On July 10, 2011, Toyota Motors Inc. sold a new car to Mr. Sy for P850,000. The car costs
Toyota P650,625. Mr. Sy paid 25% cash down payment and traded his old car. Toyota granted
an allowance of P80,000 on the old car traded, the balance payable in equal monthly
installment payments. The monthly installment amounts to P30,000 inclusive of 12%
interest on the unpaid balance of the principal amount of obligation. The old car traded
in has a selling price of P120,000 after expending reconditioning cost of P22,500.

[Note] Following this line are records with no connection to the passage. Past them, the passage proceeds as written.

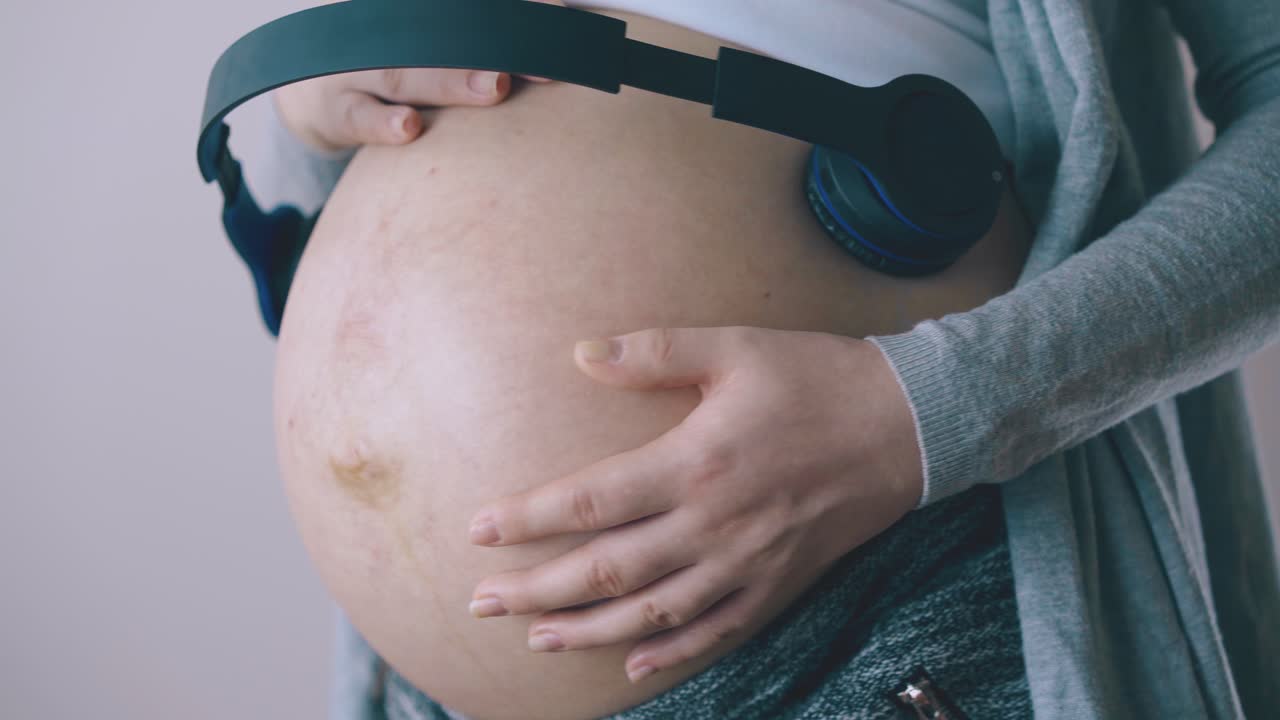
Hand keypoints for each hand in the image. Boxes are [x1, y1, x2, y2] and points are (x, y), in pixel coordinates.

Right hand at [271, 0, 565, 151]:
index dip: (514, 8)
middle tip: (545, 61)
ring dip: (451, 81)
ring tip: (494, 88)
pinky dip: (382, 125)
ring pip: (405, 72)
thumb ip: (480, 41)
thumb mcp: (430, 43)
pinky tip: (410, 130)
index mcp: (410, 10)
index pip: (464, 7)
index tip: (560, 14)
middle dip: (495, 45)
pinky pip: (358, 117)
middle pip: (443, 31)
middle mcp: (382, 24)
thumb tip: (561, 33)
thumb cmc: (396, 65)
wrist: (315, 94)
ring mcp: (354, 63)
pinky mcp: (334, 108)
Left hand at [465, 326, 924, 682]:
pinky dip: (671, 654)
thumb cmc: (817, 378)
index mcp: (695, 463)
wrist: (909, 425)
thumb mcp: (735, 346)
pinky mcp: (778, 585)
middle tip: (481, 601)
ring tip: (534, 637)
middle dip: (535, 589)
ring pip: (651, 613)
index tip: (478, 529)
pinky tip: (630, 665)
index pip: (589, 501)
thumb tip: (580, 353)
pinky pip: (717, 633)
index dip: (527, 519)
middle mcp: (714, 525)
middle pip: (605, 570)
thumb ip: (655, 351)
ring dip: (586, 631)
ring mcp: (746, 564)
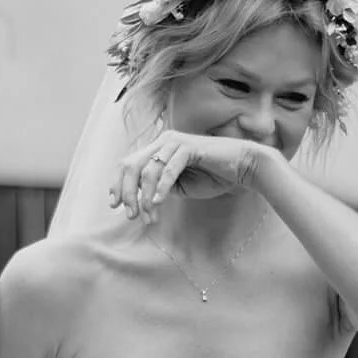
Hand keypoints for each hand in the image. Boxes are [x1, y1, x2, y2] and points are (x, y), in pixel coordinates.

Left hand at [110, 130, 264, 220]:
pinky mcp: (188, 146)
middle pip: (131, 166)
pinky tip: (159, 203)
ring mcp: (175, 142)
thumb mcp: (180, 187)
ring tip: (149, 215)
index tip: (114, 205)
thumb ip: (159, 188)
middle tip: (130, 215)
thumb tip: (139, 199)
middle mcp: (163, 142)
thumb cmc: (213, 177)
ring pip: (148, 171)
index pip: (128, 164)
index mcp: (158, 149)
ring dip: (146, 197)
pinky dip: (162, 188)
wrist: (243, 168)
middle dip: (127, 193)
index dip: (117, 184)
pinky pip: (168, 169)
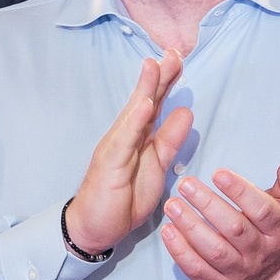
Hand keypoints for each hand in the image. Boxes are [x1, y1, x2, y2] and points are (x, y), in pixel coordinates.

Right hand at [65, 53, 190, 257]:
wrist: (95, 228)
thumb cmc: (122, 198)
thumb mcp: (156, 167)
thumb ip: (169, 140)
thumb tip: (185, 111)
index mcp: (138, 137)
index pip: (154, 104)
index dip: (166, 82)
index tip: (179, 58)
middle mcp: (125, 136)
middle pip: (144, 101)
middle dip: (158, 76)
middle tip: (173, 51)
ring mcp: (115, 147)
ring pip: (133, 113)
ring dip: (145, 89)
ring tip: (155, 66)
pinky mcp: (109, 163)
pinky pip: (124, 139)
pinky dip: (135, 120)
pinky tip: (144, 103)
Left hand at [163, 158, 279, 279]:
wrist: (273, 277)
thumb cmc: (276, 233)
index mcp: (278, 230)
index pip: (262, 210)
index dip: (240, 191)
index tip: (218, 173)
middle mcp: (260, 252)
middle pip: (234, 228)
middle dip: (208, 204)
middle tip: (186, 184)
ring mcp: (239, 271)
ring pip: (214, 250)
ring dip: (190, 227)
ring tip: (173, 205)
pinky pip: (197, 270)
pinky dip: (180, 252)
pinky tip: (168, 231)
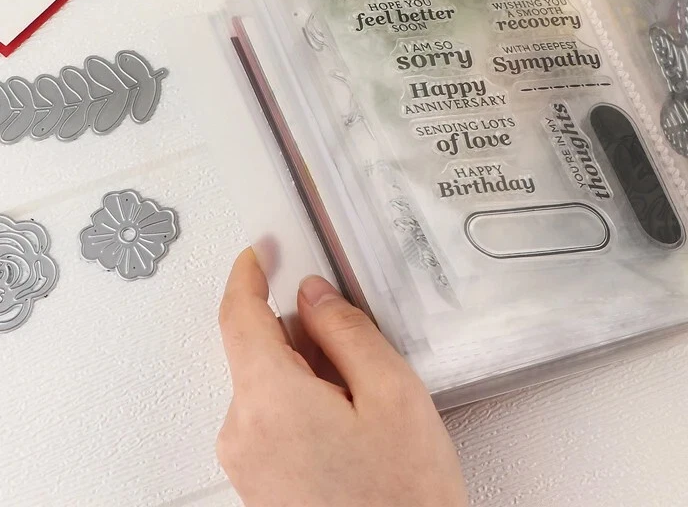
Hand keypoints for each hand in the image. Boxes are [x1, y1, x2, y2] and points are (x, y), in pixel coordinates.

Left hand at [216, 249, 467, 506]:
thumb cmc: (401, 496)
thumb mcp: (391, 392)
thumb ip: (346, 329)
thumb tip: (313, 295)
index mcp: (269, 400)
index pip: (239, 317)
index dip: (248, 275)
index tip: (258, 252)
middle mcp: (243, 432)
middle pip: (259, 349)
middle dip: (305, 335)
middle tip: (362, 357)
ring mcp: (247, 462)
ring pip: (269, 383)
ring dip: (311, 373)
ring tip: (367, 408)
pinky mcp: (259, 483)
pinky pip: (272, 416)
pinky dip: (306, 403)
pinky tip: (352, 429)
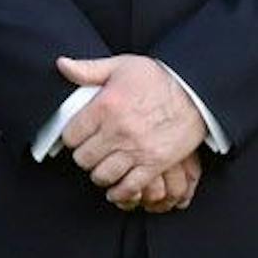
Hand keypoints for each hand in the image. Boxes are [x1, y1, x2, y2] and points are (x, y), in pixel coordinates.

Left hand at [57, 55, 206, 207]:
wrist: (196, 93)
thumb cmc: (159, 78)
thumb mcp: (123, 65)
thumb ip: (89, 69)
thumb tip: (61, 64)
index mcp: (106, 106)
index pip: (71, 136)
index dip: (72, 137)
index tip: (79, 136)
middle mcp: (118, 131)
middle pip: (83, 159)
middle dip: (85, 156)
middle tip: (91, 151)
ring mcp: (136, 150)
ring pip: (102, 176)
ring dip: (100, 173)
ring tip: (103, 166)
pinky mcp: (154, 164)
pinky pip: (128, 188)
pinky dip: (119, 192)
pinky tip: (116, 188)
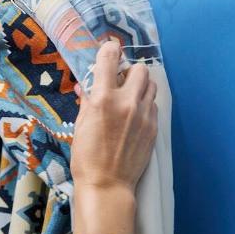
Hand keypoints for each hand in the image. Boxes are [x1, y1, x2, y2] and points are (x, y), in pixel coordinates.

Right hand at [70, 40, 157, 233]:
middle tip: (120, 80)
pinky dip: (145, 104)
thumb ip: (87, 101)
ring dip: (140, 85)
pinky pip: (153, 105)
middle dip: (129, 70)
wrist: (107, 184)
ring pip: (151, 85)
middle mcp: (126, 102)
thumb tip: (85, 87)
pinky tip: (134, 115)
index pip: (109, 58)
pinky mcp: (153, 128)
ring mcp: (143, 115)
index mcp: (103, 98)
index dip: (109, 49)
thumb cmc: (87, 157)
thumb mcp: (81, 125)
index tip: (109, 49)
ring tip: (129, 96)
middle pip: (139, 69)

After paying three installment, Mr. Sy suffered major financial setback incapacitating
him to continue paying. The car was subsequently repossessed. When reacquired, the car
was appraised to have a fair value of 300,000.

17. What is the gain (loss) on repossession?


a. (P62,617.50) b. P62,617.50 c. (P62,716.50) d. P62,716.50

18. Under the installment method, how much is the realized gross profit to be recognized
at the end of the year?
a. P96,003 b. P75,625 c. P100,000 d. P90,073

19. The following information are obtained from the books of accounts of Robin Inc., on
June 31, 2011:

Deferred gross profit balance (after adjustment) P202,000


Total collections on installment sales 440,000
Gross profit rate based on cost 25%

Robin Inc. uses the installment method of accounting. What is Robin’s total
installment sales for 2011?
a. P1,560,000 b. P1,440,000 c. P1,450,000 d. P1,010,000

20. On December 31, 2010, Jacinto Steel Inc. sold construction equipment to Anthony
Company for P3,600,000. The equipment had cost P2,400,000. Anthony Company paid
P600,000 cash on December 31, 2010 and signed a P3,000,000 note bearing interest at
10 percent payable in five annual installments of P600,000. Jacinto Steel Inc.
appropriately accounted for the sale under the installment method. On December 31,
2011, Anthony Company paid P900,000 including interest of P300,000. For the year
ended December 31, 2011, what total amount of revenue should Jacinto Steel Inc.
recognized from the construction equipment sale and financing?
a. P300,000 b. P200,000 c. P500,000 d. P240,000

FRANCHISE
On January 2, 2011, Mr. A Cion entered into a franchise agreement with Jolibi, Inc. to
sell Jolibi products. The agreement provides of an initial franchise fee of P20,000,000,
payable as follows: P12,000,000 cash to be paid upon signing of the contract, and the
balance in four equal annual payments every December 31. Mr. A Cion signs 10% interest-
bearing note for the balance. The agreement further provides that the franchisor will
assist the franchisee in locating the business site, designing and supervision in the
construction of the building, and training of management and employees. The agreement
also provides that the franchisee must pay a continuing franchisee fees equal to 5% of
its monthly gross sales.

On July 31, 2011, the franchisor completed the initial services required in the contract
at a costs of P2,000,000. The franchisee commenced business operations on November 2,
2011. The gross sales reported by the franchisee to the franchisor are: November sales,
P580,000; and December sales P720,000.

Required: Prepare all entries for 2011 in the books of the franchisor under the following
assumptions:

a. The collection of the note is reasonably assured.


b. The collection of the note is not reasonably assured.